Et comme le temps pressait, il sauta dans une voiture et se fit conduire à Ville-d’Avray.

Il y avait quinze jours à peu près qu’Hector n’avait vu mademoiselle Blandureau; il la reconnut à peine, tant l’avait transfigurée l’amour vrai qu’elle éprouvait. C’était encore la statue, mais la statue animée par l’étincelle.

C’est avec une rougeur modeste qu’elle lui conta fort simplement son roman.

Si elle avait écrit à Hector, c’est qu’elle était sûre de l’amour de M. Wellesley.

Hector fut vraiment touché de l’expression d’angoisse qui se peignit sur les traits de la jeune fille, lorsqu’en terminant elle lui renouvela sa prière.

—Je vais vous obéir, mademoiselle, lui dit-il, avec l’espoir qu’à défaut de l’amour que je n’ai su mériter, cette déférence me vaudra votre amitié.
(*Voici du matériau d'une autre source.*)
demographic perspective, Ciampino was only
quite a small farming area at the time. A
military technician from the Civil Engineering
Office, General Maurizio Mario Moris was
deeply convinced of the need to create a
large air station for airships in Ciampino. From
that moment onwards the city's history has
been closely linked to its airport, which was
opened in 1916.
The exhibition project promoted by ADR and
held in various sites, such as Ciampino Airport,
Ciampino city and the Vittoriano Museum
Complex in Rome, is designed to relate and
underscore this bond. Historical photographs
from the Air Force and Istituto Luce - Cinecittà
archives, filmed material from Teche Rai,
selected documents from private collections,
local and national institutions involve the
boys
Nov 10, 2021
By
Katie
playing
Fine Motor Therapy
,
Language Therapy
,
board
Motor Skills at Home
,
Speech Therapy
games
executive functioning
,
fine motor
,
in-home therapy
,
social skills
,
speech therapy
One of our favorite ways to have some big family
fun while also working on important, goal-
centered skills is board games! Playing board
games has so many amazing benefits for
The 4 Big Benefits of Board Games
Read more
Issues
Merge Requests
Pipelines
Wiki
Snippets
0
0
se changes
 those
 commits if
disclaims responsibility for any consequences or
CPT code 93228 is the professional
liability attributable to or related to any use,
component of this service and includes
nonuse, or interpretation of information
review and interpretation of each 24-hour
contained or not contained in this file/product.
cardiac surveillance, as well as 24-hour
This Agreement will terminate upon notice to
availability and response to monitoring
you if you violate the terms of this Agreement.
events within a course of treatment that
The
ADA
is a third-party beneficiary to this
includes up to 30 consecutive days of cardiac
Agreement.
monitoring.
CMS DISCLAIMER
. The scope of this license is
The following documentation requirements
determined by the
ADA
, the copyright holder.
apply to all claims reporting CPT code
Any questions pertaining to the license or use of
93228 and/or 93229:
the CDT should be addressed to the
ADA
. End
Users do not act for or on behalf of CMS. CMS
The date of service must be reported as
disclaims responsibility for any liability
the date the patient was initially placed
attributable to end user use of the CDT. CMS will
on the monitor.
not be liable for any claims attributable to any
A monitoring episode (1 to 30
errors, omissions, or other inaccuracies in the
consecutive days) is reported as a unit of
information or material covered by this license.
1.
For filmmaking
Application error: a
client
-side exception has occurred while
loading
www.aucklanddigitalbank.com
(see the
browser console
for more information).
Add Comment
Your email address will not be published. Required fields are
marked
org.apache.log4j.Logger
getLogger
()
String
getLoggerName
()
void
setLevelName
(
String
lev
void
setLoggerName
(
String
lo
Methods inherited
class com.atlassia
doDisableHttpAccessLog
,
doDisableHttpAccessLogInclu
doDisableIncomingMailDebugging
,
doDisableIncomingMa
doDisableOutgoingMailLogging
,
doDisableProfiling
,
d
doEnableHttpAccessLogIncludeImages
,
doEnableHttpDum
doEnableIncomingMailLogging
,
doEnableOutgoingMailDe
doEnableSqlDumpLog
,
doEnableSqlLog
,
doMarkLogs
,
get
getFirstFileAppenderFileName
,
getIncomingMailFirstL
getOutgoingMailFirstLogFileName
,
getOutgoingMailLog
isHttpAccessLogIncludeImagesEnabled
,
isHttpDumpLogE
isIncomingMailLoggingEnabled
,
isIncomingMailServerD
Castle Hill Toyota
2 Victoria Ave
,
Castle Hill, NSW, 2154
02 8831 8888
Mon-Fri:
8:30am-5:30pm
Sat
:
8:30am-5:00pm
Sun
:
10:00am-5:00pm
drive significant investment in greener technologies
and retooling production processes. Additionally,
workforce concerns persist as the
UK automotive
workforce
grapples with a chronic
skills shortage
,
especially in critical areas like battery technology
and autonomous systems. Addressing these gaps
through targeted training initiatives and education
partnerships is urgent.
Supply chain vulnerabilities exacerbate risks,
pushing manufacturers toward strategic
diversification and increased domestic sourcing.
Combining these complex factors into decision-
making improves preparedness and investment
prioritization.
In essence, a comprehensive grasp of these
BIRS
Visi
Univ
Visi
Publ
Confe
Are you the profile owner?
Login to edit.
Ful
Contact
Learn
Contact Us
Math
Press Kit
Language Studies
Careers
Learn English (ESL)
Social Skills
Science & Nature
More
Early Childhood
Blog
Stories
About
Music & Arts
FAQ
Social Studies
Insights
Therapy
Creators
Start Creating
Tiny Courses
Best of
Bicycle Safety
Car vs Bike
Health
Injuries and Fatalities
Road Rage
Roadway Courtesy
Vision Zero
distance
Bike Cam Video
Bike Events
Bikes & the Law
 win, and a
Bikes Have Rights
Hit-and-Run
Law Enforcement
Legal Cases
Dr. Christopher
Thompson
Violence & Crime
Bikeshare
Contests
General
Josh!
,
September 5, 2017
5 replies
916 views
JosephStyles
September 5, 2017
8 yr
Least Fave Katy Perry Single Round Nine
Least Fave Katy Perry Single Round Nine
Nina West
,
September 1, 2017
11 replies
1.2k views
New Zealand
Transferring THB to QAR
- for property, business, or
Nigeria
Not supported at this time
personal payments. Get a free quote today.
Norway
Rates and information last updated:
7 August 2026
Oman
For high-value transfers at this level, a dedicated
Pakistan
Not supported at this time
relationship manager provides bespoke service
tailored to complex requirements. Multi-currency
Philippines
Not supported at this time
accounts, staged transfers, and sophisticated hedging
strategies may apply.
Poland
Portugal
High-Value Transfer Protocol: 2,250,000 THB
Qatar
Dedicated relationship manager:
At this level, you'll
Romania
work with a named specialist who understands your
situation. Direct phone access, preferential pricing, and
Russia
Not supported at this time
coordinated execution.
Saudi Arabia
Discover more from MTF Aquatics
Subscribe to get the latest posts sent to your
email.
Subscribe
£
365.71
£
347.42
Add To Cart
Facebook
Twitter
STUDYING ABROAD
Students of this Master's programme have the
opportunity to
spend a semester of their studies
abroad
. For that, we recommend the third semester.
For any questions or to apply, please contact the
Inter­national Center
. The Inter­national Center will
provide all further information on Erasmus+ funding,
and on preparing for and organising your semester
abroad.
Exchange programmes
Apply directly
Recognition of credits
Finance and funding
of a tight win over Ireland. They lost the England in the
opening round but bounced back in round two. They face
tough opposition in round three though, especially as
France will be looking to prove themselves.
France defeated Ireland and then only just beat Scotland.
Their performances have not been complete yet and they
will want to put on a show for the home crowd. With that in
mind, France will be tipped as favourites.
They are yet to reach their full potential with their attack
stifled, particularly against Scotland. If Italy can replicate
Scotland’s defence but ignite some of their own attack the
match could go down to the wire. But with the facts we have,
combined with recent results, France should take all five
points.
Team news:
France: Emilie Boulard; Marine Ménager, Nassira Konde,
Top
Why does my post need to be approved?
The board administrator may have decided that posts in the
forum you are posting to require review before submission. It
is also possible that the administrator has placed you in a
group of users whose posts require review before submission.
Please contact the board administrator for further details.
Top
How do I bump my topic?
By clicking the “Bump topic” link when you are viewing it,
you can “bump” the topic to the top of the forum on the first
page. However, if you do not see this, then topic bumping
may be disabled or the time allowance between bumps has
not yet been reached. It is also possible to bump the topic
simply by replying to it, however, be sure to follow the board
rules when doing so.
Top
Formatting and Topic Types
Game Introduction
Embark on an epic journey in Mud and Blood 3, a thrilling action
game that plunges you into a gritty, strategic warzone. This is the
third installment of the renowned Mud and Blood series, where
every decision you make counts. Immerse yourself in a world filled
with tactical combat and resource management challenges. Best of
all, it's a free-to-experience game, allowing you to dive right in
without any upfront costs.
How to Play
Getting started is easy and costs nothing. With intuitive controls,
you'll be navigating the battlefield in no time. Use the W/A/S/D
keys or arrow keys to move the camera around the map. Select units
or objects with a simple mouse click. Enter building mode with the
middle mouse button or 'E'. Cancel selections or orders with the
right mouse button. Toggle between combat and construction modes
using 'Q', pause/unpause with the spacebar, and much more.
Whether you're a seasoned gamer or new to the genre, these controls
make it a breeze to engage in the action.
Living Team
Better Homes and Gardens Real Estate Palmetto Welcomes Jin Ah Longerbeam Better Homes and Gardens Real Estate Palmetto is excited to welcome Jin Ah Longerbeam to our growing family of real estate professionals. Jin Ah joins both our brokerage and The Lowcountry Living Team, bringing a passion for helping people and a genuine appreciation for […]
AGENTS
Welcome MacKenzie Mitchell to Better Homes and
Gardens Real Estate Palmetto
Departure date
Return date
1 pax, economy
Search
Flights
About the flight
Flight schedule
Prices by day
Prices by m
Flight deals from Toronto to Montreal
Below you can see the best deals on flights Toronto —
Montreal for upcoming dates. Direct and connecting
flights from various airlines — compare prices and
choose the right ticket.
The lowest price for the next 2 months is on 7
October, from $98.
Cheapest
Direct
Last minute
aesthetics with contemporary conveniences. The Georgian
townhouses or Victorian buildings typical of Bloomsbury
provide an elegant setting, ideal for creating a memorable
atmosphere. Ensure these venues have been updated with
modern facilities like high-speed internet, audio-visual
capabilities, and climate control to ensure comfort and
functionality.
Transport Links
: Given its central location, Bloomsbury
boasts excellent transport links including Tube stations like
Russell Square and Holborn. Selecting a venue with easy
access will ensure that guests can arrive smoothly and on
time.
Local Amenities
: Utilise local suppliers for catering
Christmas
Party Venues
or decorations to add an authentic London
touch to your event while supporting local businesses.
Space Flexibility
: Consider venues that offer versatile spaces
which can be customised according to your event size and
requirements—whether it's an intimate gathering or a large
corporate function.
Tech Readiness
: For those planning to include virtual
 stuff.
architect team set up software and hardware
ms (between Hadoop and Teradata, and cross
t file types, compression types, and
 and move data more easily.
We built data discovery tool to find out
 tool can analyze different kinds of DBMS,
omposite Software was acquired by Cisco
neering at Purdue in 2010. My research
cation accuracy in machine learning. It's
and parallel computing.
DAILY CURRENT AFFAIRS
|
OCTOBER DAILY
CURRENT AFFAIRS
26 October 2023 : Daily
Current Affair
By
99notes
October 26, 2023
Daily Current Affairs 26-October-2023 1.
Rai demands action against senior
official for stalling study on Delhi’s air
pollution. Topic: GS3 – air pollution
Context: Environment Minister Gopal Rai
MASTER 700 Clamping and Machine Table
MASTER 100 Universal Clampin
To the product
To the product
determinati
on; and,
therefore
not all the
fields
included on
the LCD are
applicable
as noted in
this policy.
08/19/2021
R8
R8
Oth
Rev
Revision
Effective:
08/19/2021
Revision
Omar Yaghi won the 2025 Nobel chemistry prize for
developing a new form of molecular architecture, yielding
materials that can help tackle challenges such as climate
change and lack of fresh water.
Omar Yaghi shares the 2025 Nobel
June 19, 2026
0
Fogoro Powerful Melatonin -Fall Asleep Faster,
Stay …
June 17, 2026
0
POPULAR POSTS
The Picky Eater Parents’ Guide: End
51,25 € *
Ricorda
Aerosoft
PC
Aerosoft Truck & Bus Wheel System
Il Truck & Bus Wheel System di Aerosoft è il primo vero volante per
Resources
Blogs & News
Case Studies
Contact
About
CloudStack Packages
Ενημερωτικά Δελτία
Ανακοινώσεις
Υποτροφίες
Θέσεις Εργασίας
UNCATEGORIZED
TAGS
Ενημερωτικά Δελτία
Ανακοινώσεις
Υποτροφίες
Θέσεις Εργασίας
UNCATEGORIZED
En toute autre circonstance, Hector aurait été singulièrement troublé d’avoir à affronter la colère de M. Blandureau; mais il était si joyeux que c’est à peine s’il y songea.

L’ancien négociant, pour tout dire, le reçut assez mal.

Ravi de cette rupture, il tenait à honneur d’en paraître indigné. Il fit des représentations à Hector, lui offrit de fermer la porte à M. Wellesley, lui proposa d’augmenter le chiffre de la dot, et lorsqu’il vit le jeune homme inébranlable, il l’accabla des paroles les plus dures et lui reprocha son manque de foi.